FAQs

Research HIPAA Compliance Frequently Asked Questions

The following frequently asked questions are provided to help researchers navigate research HIPAA compliance.

What is PHI?
PHI stands for protected health information. The HIPAA Privacy Rule provides federal protections for personal health information held by covered entities and gives patients an array of rights with respect to that information. At the same time, the Privacy Rule is balanced so that it permits the disclosure of personal health information needed for patient care and other important purposes.

How do I know if PHI is involved?
If you answer “yes” to any of the following four questions, then PHI is involved in your research.

  • Are you recruiting patients as participants from a health care component?
  • Are you accessing the medical record to retrieve data?
  • Is a health care component referring patients to you to recruit?
  • Are you conducting your research within a health care component?

How do I complete accounting of disclosures?
Accounting of disclosures are required to be completed when access to the medical record is approved without a signed HIPAA authorization from the participants through the approval of a partial or complete waiver of authorization. Partial or complete waivers of authorization are granted for recruitment, screening for eligibility, or research that meets criteria of a waiver. Instructions on how to complete accounting of disclosures in the electronic health record when instructed as a requirement for your research are available by downloading  (SOP ECUH Quick Disclosure Aug_2023) or visiting the website https://healthinformation.ecu.edu for all educational materials regarding the EHR .

Where can I store my research data?

Research data containing Protected Health information must either be stored on one of the pre-approved storage locations or obtain approval from the Office of Institutional Integrity (OII) and Healthcare Data Steward. Below is a list of the storage systems currently approved for use:

  • Departmental PIRATE drive
  • ECU REDCap
  • ECU Health secure drive; or
  • One Drive (no external collaboration can be part of the study)
  • Entering data into a Sponsor’s secure website or data storage equipment (and the sponsor will own the data)

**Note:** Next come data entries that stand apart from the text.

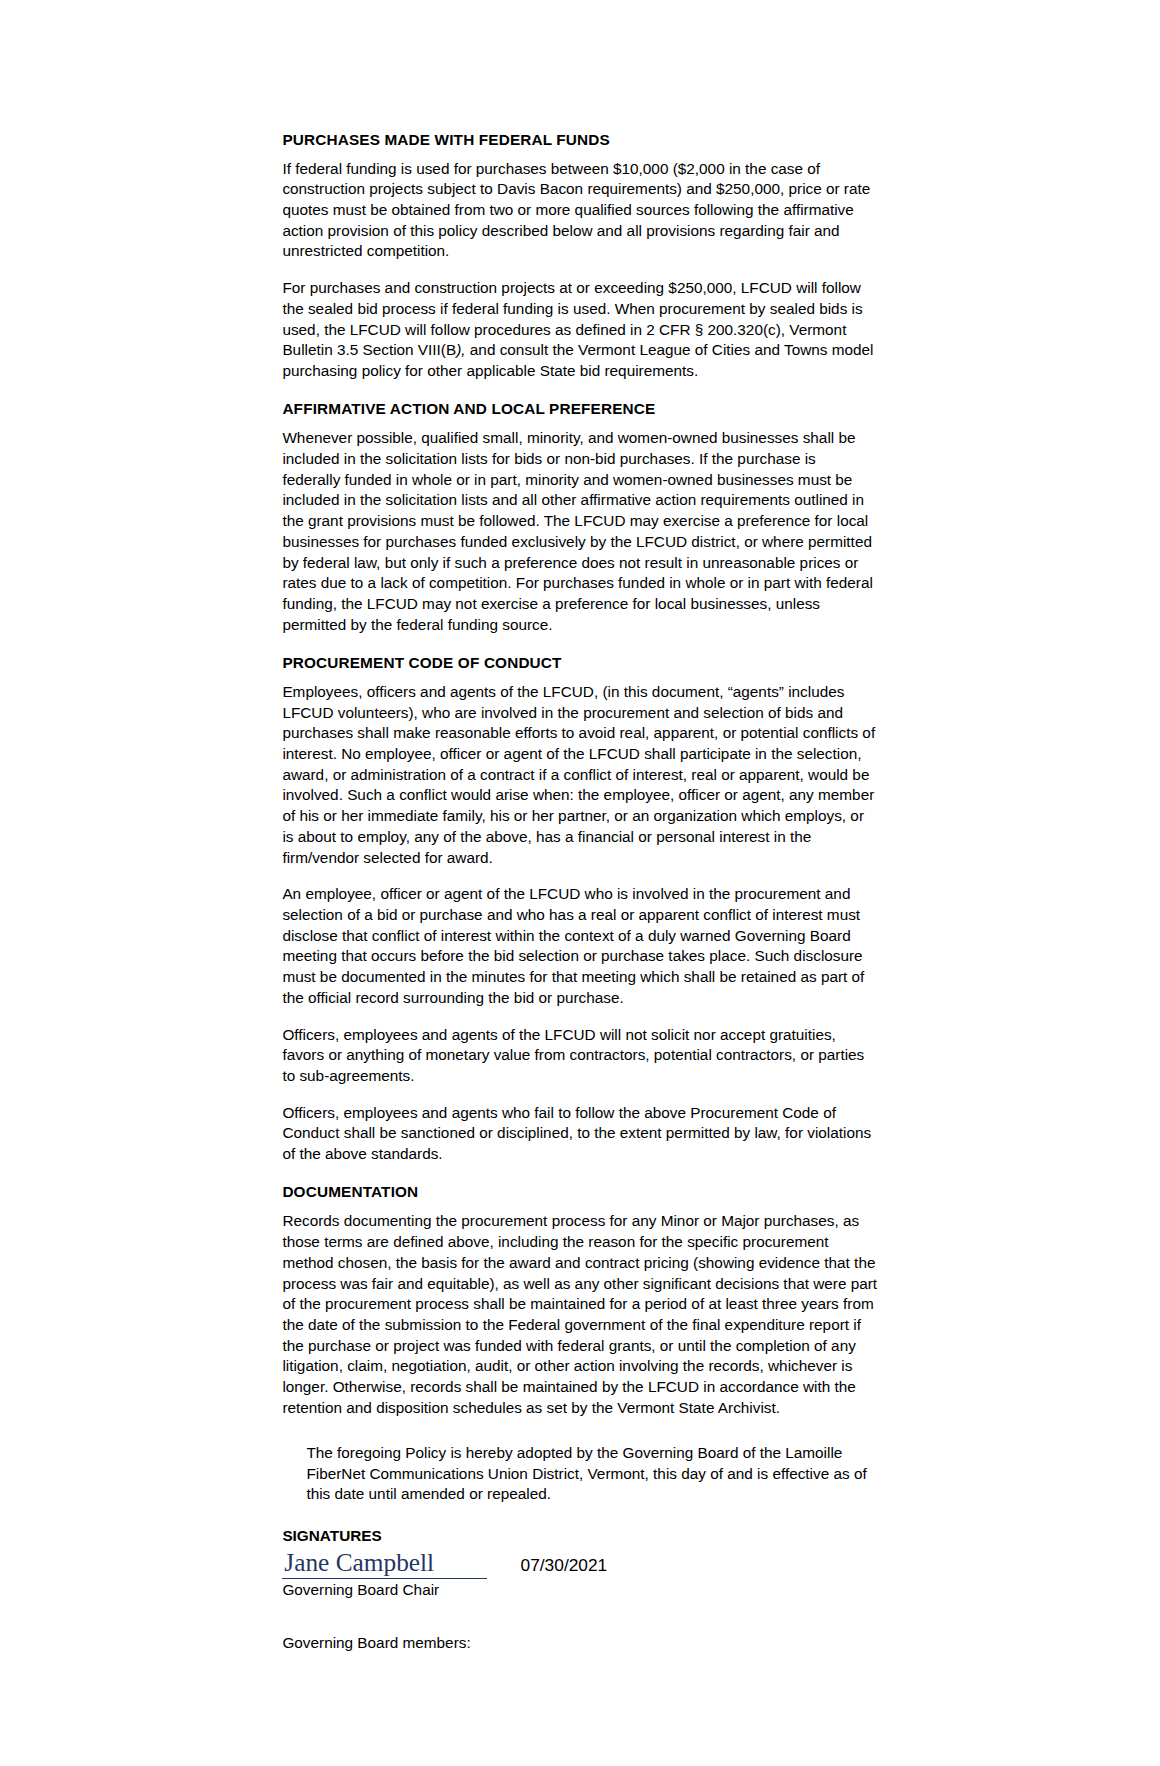PURCHASES MADE WITH FEDERAL FUNDS
If federal funding is used for purchases between $10,000 ($2,000 in the case of construction projects subject to Davis Bacon requirements) and $250,000, price or rate quotes must be obtained from two or more qualified sources following the affirmative action provision of this policy described below and all provisions regarding fair and unrestricted competition.
For purchases and construction projects at or exceeding $250,000, LFCUD will follow the sealed bid process if federal funding is used. When procurement by sealed bids is used, the LFCUD will follow procedures as defined in 2 CFR § 200.320(c), Vermont Bulletin 3.5 Section VIII(B), and consult the Vermont League of Cities and Towns model purchasing policy for other applicable State bid requirements.
AFFIRMATIVE ACTION AND LOCAL PREFERENCE
Whenever possible, qualified small, minority, and women-owned businesses shall be included in the solicitation lists for bids or non-bid purchases. If the purchase is federally funded in whole or in part, minority and women-owned businesses must be included in the solicitation lists and all other affirmative action requirements outlined in the grant provisions must be followed. The LFCUD may exercise a preference for local businesses for purchases funded exclusively by the LFCUD district, or where permitted by federal law, but only if such a preference does not result in unreasonable prices or rates due to a lack of competition. For purchases funded in whole or in part with federal funding, the LFCUD may not exercise a preference for local businesses, unless permitted by the federal funding source.
PROCUREMENT CODE OF CONDUCT
Employees, officers and agents of the LFCUD, (in this document, “agents” includes LFCUD volunteers), who are involved in the procurement and selection of bids and purchases shall make reasonable efforts to avoid real, apparent, or potential conflicts of interest. No employee, officer or agent of the LFCUD shall participate in the selection, award, or administration of a contract if a conflict of interest, real or apparent, would be involved. Such a conflict would arise when: the employee, officer or agent, any member of his or her immediate family, his or her partner, or an organization which employs, or is about to employ, any of the above, has a financial or personal interest in the firm/vendor selected for award.
An employee, officer or agent of the LFCUD who is involved in the procurement and selection of a bid or purchase and who has a real or apparent conflict of interest must disclose that conflict of interest within the context of a duly warned Governing Board meeting that occurs before the bid selection or purchase takes place. Such disclosure must be documented in the minutes for that meeting which shall be retained as part of the official record surrounding the bid or purchase.
Officers, employees and agents of the LFCUD will not solicit nor accept gratuities, favors or anything of monetary value from contractors, potential contractors, or parties to sub-agreements.
Officers, employees and agents who fail to follow the above Procurement Code of Conduct shall be sanctioned or disciplined, to the extent permitted by law, for violations of the above standards.
DOCUMENTATION
Records documenting the procurement process for any Minor or Major purchases, as those terms are defined above, including the reason for the specific procurement method chosen, the basis for the award and contract pricing (showing evidence that the process was fair and equitable), as well as any other significant decisions that were part of the procurement process shall be maintained for a period of at least three years from the date of the submission to the Federal government of the final expenditure report if the purchase or project was funded with federal grants, or until the completion of any litigation, claim, negotiation, audit, or other action involving the records, whichever is longer. Otherwise, records shall be maintained by the LFCUD in accordance with the retention and disposition schedules as set by the Vermont State Archivist.
The foregoing Policy is hereby adopted by the Governing Board of the Lamoille FiberNet Communications Union District, Vermont, this day of and is effective as of this date until amended or repealed.
SIGNATURES
Jane Campbell 07/30/2021
Governing Board Chair
Governing Board members: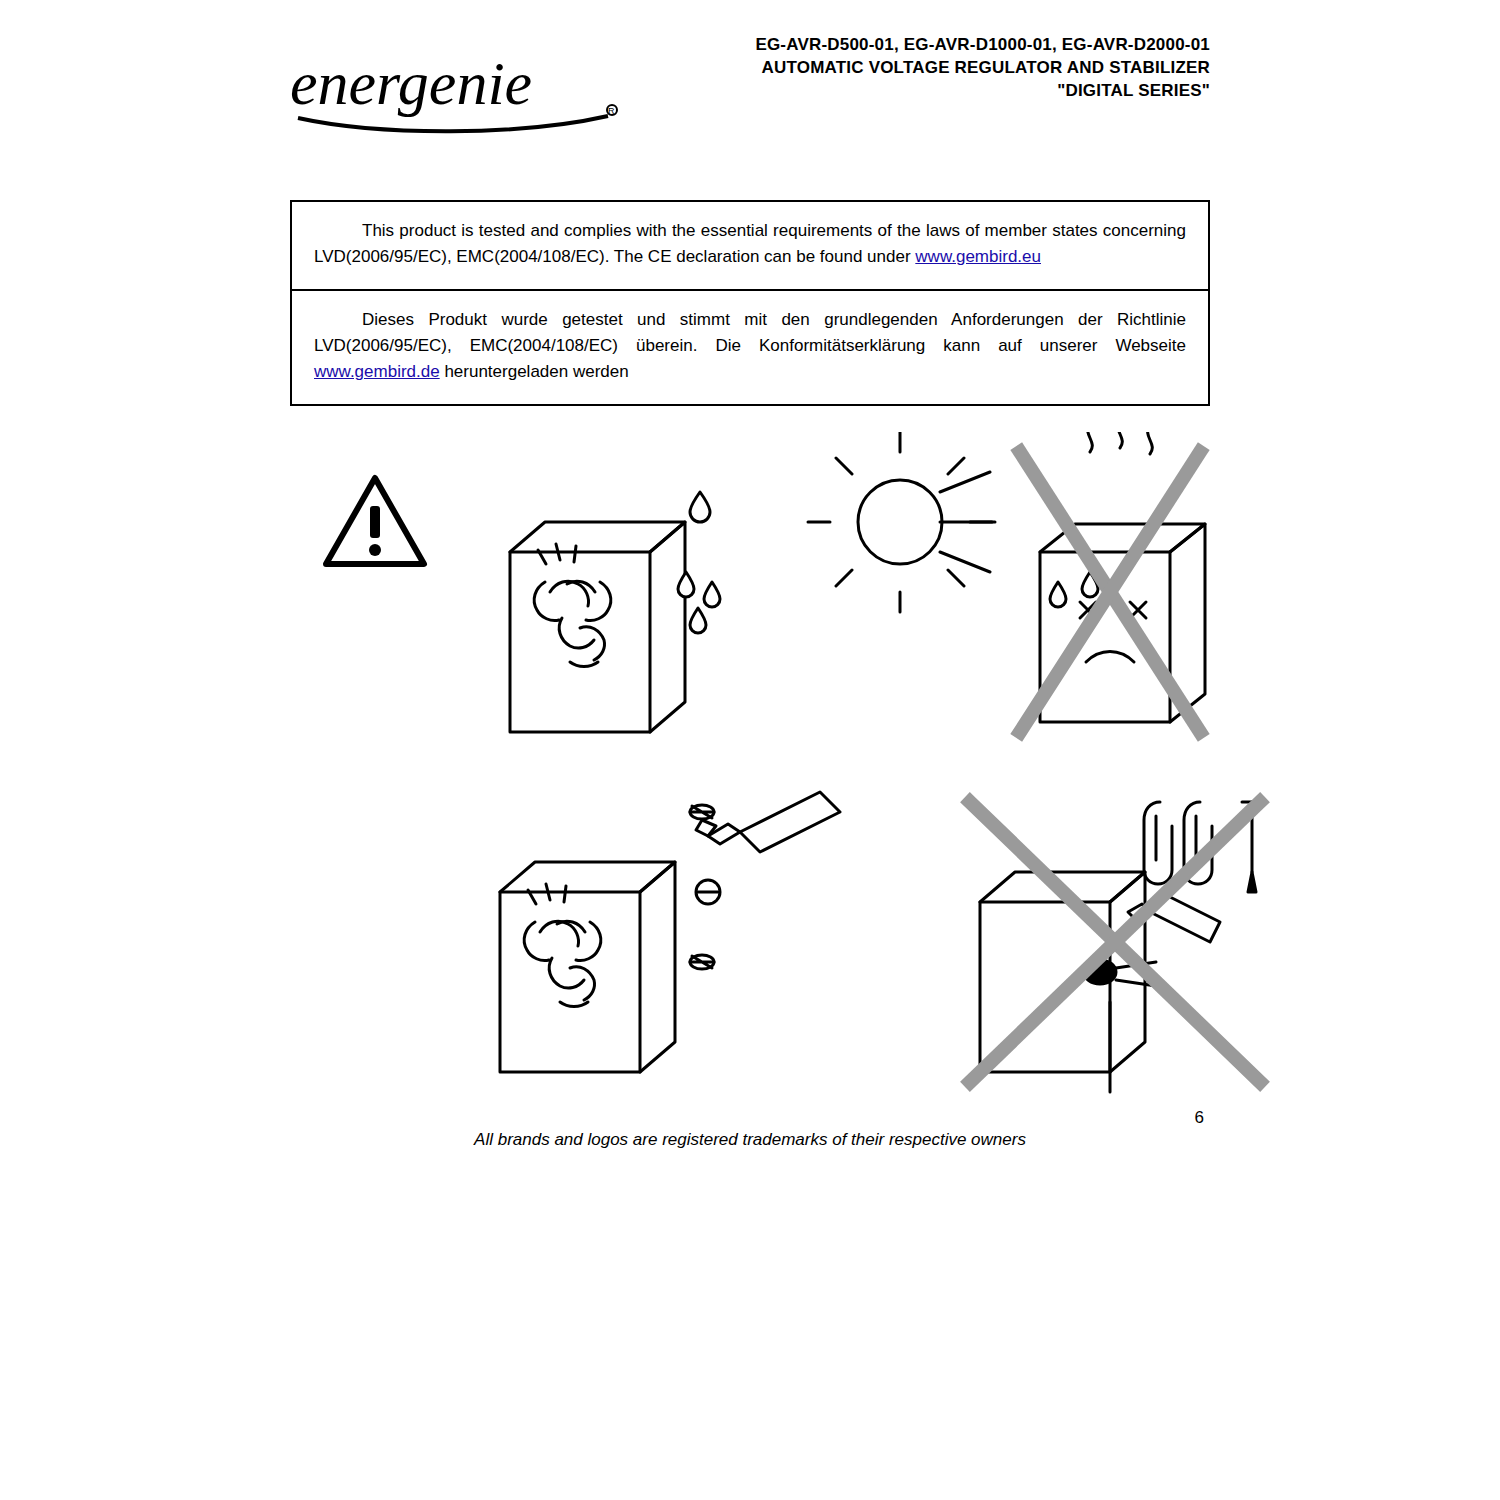energenie R
EG-AVR-D500-01, EG-AVR-D1000-01, EG-AVR-D2000-01
AUTOMATIC VOLTAGE REGULATOR AND STABILIZER
"DIGITAL SERIES"
This product is tested and complies with the essential requirements of the laws of member states concerning LVD(2006/95/EC), EMC(2004/108/EC). The CE declaration can be found under www.gembird.eu
Dieses Produkt wurde getestet und stimmt mit den grundlegenden Anforderungen der Richtlinie LVD(2006/95/EC), EMC(2004/108/EC) überein. Die Konformitätserklärung kann auf unserer Webseite www.gembird.de heruntergeladen werden
6
All brands and logos are registered trademarks of their respective owners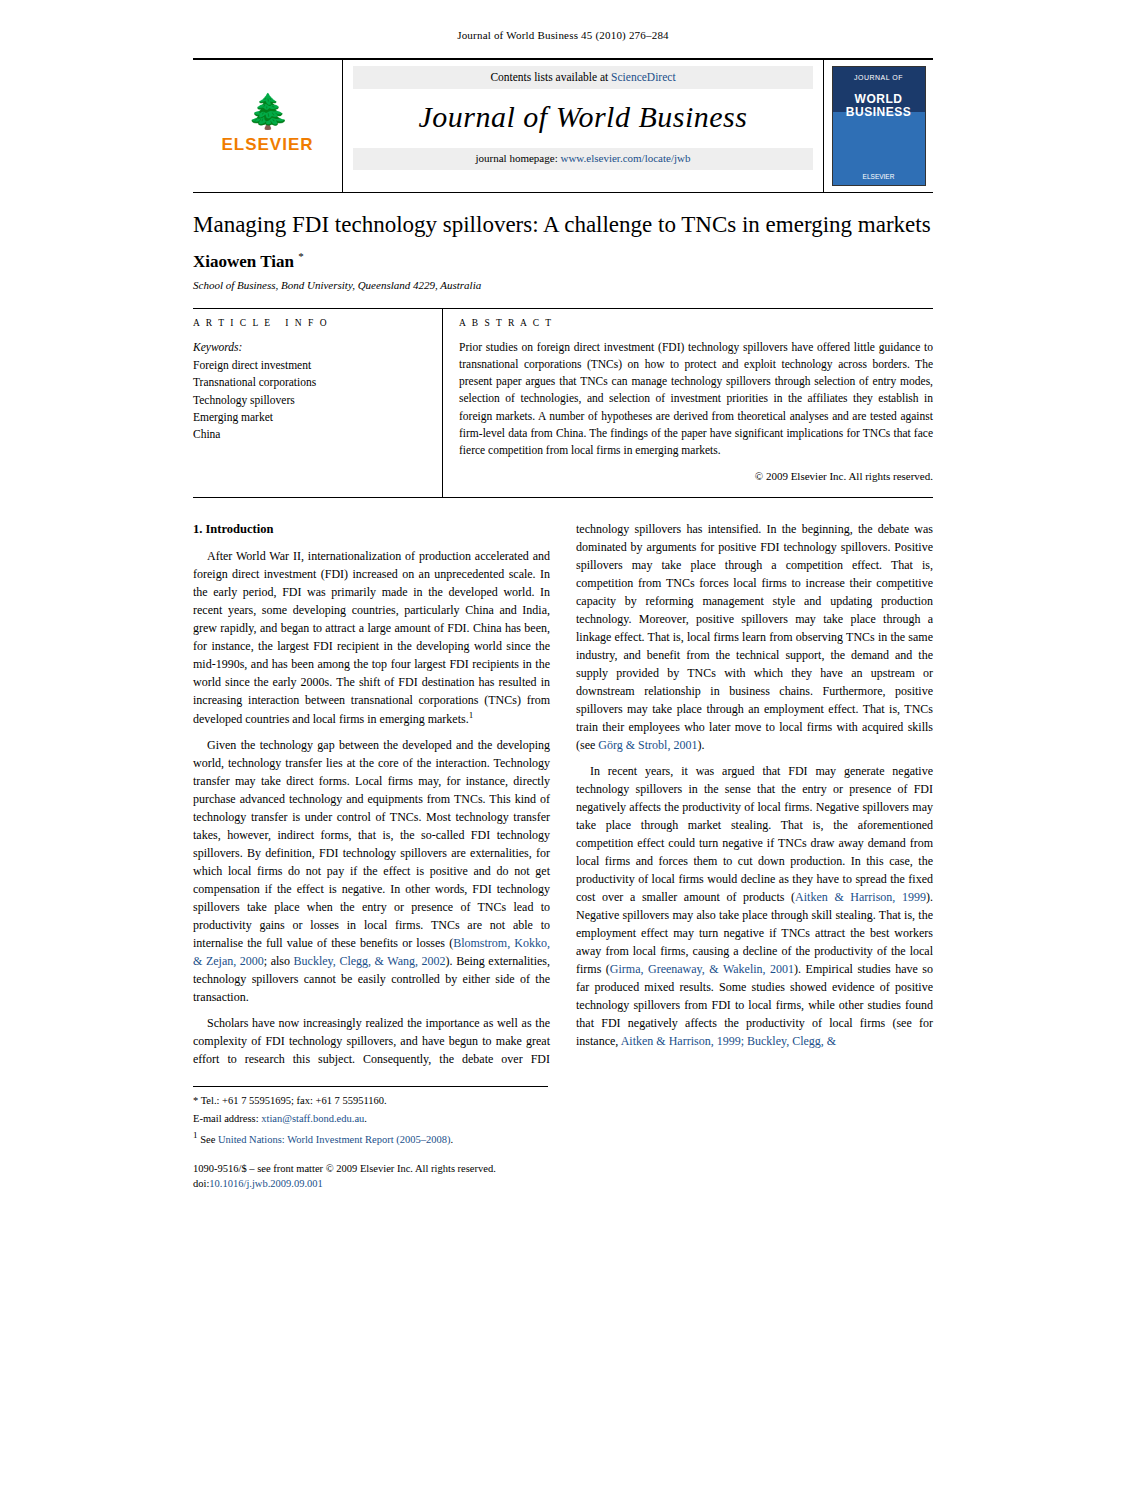Journal of World Business 45 (2010) 276–284
🌲
ELSEVIER
Contents lists available at ScienceDirect
Journal of World Business
journal homepage: www.elsevier.com/locate/jwb
JOURNAL OF
WORLD
BUSINESS
ELSEVIER
Managing FDI technology spillovers: A challenge to TNCs in emerging markets
Xiaowen Tian *
School of Business, Bond University, Queensland 4229, Australia
A R T I C L E I N F O
Keywords:
Foreign direct investment
Transnational corporations
Technology spillovers
Emerging market
China
A B S T R A C T
Prior studies on foreign direct investment (FDI) technology spillovers have offered little guidance to transnational corporations (TNCs) on how to protect and exploit technology across borders. The present paper argues that TNCs can manage technology spillovers through selection of entry modes, selection of technologies, and selection of investment priorities in the affiliates they establish in foreign markets. A number of hypotheses are derived from theoretical analyses and are tested against firm-level data from China. The findings of the paper have significant implications for TNCs that face fierce competition from local firms in emerging markets.
© 2009 Elsevier Inc. All rights reserved.
1. Introduction
After World War II, internationalization of production accelerated and foreign direct investment (FDI) increased on an unprecedented scale. In the early period, FDI was primarily made in the developed world. In recent years, some developing countries, particularly China and India, grew rapidly, and began to attract a large amount of FDI. China has been, for instance, the largest FDI recipient in the developing world since the mid-1990s, and has been among the top four largest FDI recipients in the world since the early 2000s. The shift of FDI destination has resulted in increasing interaction between transnational corporations (TNCs) from developed countries and local firms in emerging markets.1
Given the technology gap between the developed and the developing world, technology transfer lies at the core of the interaction. Technology transfer may take direct forms. Local firms may, for instance, directly purchase advanced technology and equipments from TNCs. This kind of technology transfer is under control of TNCs. Most technology transfer takes, however, indirect forms, that is, the so-called FDI technology spillovers. By definition, FDI technology spillovers are externalities, for which local firms do not pay if the effect is positive and do not get compensation if the effect is negative. In other words, FDI technology spillovers take place when the entry or presence of TNCs lead to productivity gains or losses in local firms. TNCs are not able to internalise the full value of these benefits or losses (Blomstrom, Kokko, & Zejan, 2000; also Buckley, Clegg, & Wang, 2002). Being externalities, technology spillovers cannot be easily controlled by either side of the transaction.
Scholars have now increasingly realized the importance as well as the complexity of FDI technology spillovers, and have begun to make great effort to research this subject. Consequently, the debate over FDI technology spillovers has intensified. In the beginning, the debate was dominated by arguments for positive FDI technology spillovers. Positive spillovers may take place through a competition effect. That is, competition from TNCs forces local firms to increase their competitive capacity by reforming management style and updating production technology. Moreover, positive spillovers may take place through a linkage effect. That is, local firms learn from observing TNCs in the same industry, and benefit from the technical support, the demand and the supply provided by TNCs with which they have an upstream or downstream relationship in business chains. Furthermore, positive spillovers may take place through an employment effect. That is, TNCs train their employees who later move to local firms with acquired skills (see Görg & Strobl, 2001).
In recent years, it was argued that FDI may generate negative technology spillovers in the sense that the entry or presence of FDI negatively affects the productivity of local firms. Negative spillovers may take place through market stealing. That is, the aforementioned competition effect could turn negative if TNCs draw away demand from local firms and forces them to cut down production. In this case, the productivity of local firms would decline as they have to spread the fixed cost over a smaller amount of products (Aitken & Harrison, 1999). Negative spillovers may also take place through skill stealing. That is, the employment effect may turn negative if TNCs attract the best workers away from local firms, causing a decline of the productivity of the local firms (Girma, Greenaway, & Wakelin, 2001). Empirical studies have so far produced mixed results. Some studies showed evidence of positive technology spillovers from FDI to local firms, while other studies found that FDI negatively affects the productivity of local firms (see for instance, Aitken & Harrison, 1999; Buckley, Clegg, &
* Tel.: +61 7 55951695; fax: +61 7 55951160.
E-mail address: xtian@staff.bond.edu.au.
1 See United Nations: World Investment Report (2005–2008).
1090-9516/$ – see front matter © 2009 Elsevier Inc. All rights reserved. doi:10.1016/j.jwb.2009.09.001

What is a HIPAA system administrator?

A HIPAA system administrator is one that ensures that a device/system that stores Protected Health Information meets HIPAA Security compliance.

Who can be a HIPAA system administrator?

One requirement:  individual is a full time faculty or staff at ECU.  If the system is research related it is typically someone on the study team that will serve in this role; however, it can be a staff member within the department.

What is a HIPAA system administrator’s responsibility? 

  1. System administrators will complete the HIPAA Security Rule training on an annual basis.
  2. System administrators will complete Risk Assessments on each system they oversee on an annual basis.
  3. System administrators will review Log Reviews from their system(s) on a monthly basis.
  4. With regard to data storage and encryption (for University own systems/devices), it is recommended that the system administrator adhere to the following workstation security measures:
    1. It is highly recommended that the data is not stored on the local workstation but instead stored in a departmental Piratedrive folder with restricted access.
    2. The system administrator must ensure that the workstation is appropriately secured.  If data is stored on the local workstation instead of a departmental Piratedrive folder for any time period, it should be encrypted.
    3. Accounts which are no longer needed must be disabled in a timely fashion using an automated or documented procedure.
    4. An Antivirus software must be implemented- including a procedure to ensure that the virus detection software is maintained and up to date.
    5. Systems must be configured to automatically update operating system software, client software (web browsers, mail clients, office suites, etc.), and malware protection software (antivirus, anti-spyware, etc.).
    6. If available, auditing features on the system/device will be enabled.
  5. With regard to data storage on a departmental Piratedrive, it is recommended that the system administrator adhere to the following security measures:
    1. Plan the folder and data organization (i.e. will employees have their own folders in which they will store PHI?).
    2. Maintain documentation of folder administration.
    3. Grant and remove users and user access on as-needed basis.
    4. Choose level of access for users (only administrators should have full control access).
    5. Review and modify user access on as-needed basis.
    6. Review Piratedrive folder security four times a year. Use the Security Review Log Template that is provided by ITCS.
    7. Obtain ITPC approval to store Social Security Numbers.
    8. Obtain ITCS approval of HIPAA data storage measures.
    9. Protect sensitive data.
    10. Notify ITCS and the HIPAA Security Office if your role changes and you are no longer a folder administrator.

How long am I required to retain my research data once the study is closed?

When PHI is involved in your study, data should be retained for at least 3 years after the close of the study. All regulatory forms pertaining to the study must be retained for at least 6 years after the close of the study.